**Trecho da fonte:**
Observatório econômico

por Fernando Dias
Professor do Departamento de Economia da UFPE.
observatorio@diariodepernambuco.com.br

Publicação: 04/06/2018 09:00

Está caro, mas vou para a fila

Ainda na ressaca da greve dos caminhoneiros e de suas grandes implicações para a economia brasileira, um fato peculiar anda a percorrer as mídias. A aparente contradição das pessoas em apoiar um movimento contra o aumento do preço dos combustíveis ao mesmo tempo que iam para filas quilométricas, literalmente, para abastecer seus veículos pagando até 200% mais caro que os preços praticados uma semana antes.

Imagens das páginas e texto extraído
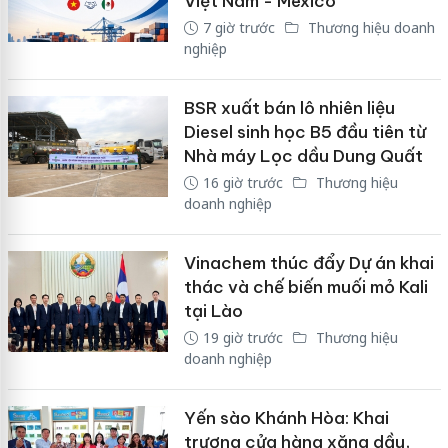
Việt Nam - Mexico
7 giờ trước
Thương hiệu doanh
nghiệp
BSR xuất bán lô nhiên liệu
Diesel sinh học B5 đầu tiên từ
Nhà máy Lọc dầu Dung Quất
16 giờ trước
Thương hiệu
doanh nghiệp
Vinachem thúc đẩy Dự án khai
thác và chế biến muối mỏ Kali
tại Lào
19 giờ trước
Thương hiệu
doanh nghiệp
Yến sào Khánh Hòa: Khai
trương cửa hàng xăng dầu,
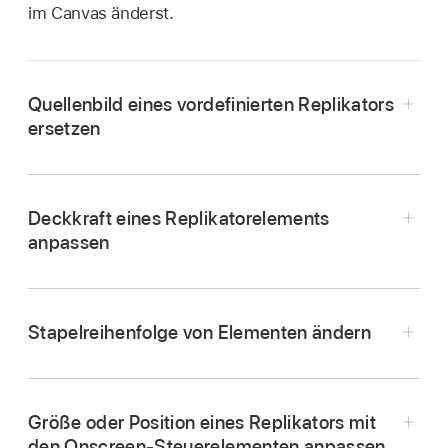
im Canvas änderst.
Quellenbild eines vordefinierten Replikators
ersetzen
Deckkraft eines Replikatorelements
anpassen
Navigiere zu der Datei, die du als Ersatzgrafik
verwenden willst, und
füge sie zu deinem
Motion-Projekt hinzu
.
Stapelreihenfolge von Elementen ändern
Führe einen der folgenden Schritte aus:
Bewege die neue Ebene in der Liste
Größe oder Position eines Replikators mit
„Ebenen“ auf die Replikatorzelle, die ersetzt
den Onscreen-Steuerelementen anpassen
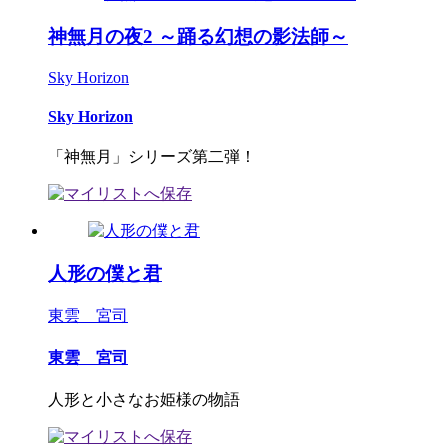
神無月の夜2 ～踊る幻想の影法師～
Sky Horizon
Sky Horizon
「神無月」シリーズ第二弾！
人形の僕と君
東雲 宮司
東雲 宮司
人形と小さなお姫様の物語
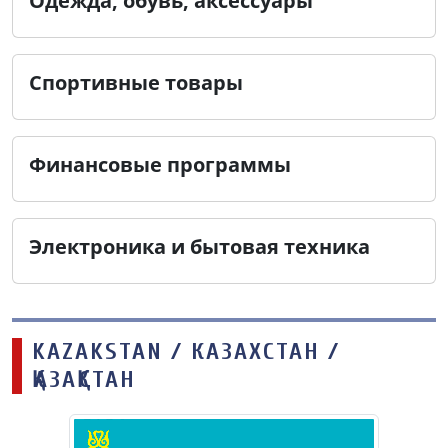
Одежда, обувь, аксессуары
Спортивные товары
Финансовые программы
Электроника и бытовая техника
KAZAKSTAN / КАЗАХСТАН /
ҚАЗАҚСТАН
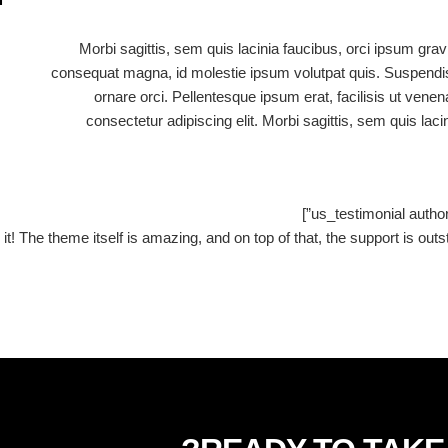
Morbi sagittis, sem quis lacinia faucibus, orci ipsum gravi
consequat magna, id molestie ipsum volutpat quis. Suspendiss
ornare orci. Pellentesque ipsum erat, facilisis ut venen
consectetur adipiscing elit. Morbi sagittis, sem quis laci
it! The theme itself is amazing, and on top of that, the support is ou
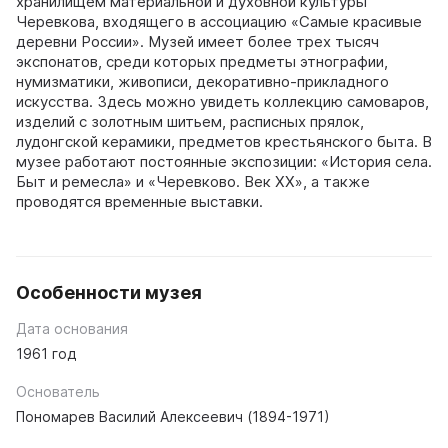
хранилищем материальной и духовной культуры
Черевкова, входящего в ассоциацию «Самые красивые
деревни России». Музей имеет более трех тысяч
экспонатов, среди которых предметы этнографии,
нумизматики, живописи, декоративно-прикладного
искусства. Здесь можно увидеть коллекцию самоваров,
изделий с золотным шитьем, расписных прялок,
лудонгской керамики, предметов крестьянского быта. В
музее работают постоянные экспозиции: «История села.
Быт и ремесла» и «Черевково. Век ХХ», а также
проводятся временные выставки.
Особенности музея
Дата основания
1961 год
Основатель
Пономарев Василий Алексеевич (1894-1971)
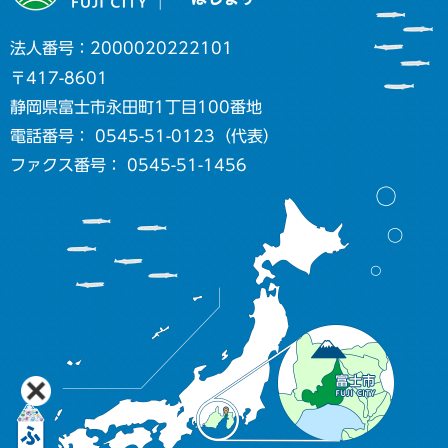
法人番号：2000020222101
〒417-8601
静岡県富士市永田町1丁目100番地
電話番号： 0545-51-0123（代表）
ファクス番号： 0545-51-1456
---
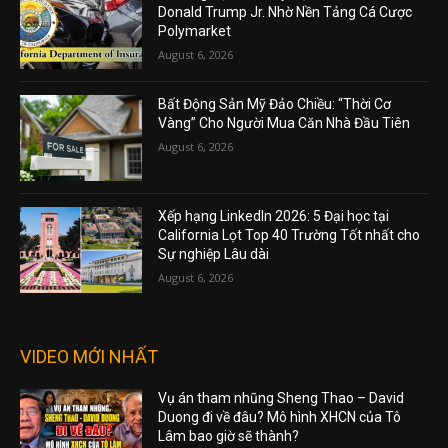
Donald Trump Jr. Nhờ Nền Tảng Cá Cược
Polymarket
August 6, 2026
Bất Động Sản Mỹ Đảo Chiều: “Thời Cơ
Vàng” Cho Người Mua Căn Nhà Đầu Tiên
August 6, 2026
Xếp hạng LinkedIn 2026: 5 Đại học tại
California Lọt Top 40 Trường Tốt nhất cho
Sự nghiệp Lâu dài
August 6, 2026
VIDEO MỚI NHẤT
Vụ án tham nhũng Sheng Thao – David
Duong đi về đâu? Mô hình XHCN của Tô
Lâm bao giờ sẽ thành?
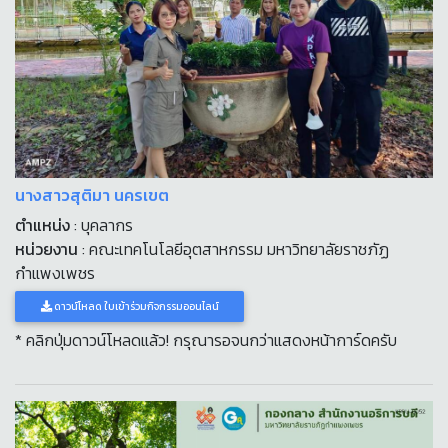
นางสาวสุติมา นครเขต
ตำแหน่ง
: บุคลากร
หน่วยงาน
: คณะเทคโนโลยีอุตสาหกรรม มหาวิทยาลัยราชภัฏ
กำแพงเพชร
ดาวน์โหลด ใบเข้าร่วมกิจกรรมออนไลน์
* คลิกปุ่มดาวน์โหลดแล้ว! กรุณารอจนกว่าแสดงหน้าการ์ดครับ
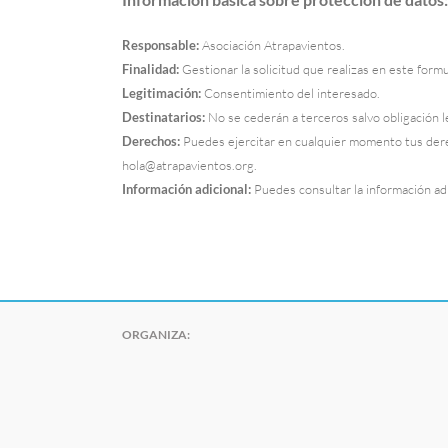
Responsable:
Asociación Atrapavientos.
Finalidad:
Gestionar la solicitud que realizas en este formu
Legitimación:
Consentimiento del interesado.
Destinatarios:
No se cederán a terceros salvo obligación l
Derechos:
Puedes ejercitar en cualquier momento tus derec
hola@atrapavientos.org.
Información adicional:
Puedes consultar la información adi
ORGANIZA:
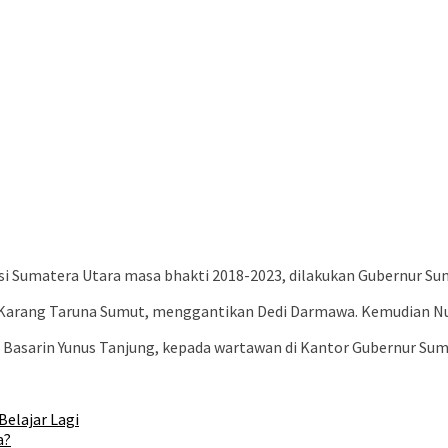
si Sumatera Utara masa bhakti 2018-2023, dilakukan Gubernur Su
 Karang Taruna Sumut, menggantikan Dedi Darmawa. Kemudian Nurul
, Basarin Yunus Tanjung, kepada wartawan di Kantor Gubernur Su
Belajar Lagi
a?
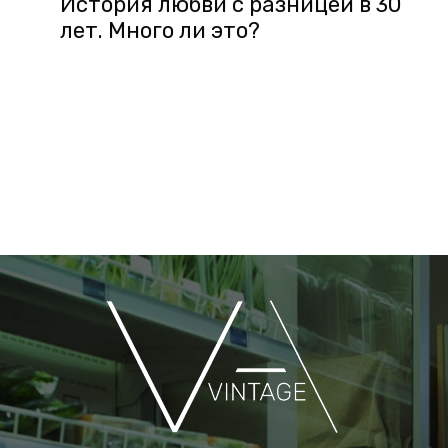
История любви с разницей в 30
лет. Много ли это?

**O que fazer:**
Resuma em duas frases o trecho sobre a greve dos caminhoneiros. Os dados não têm relação com o trecho.

**Resultado da tarefa:**
Ainda na ressaca da greve dos caminhoneiros, que teve grandes implicações para a economia brasileira, um fato peculiar anda a percorrer as mídias. Trata-se da aparente contradição de pessoas que apoiavam um movimento contra o aumento do preço dos combustíveis e, ao mesmo tempo, iam para filas quilométricas para abastecer pagando até 200% mais caro que uma semana antes.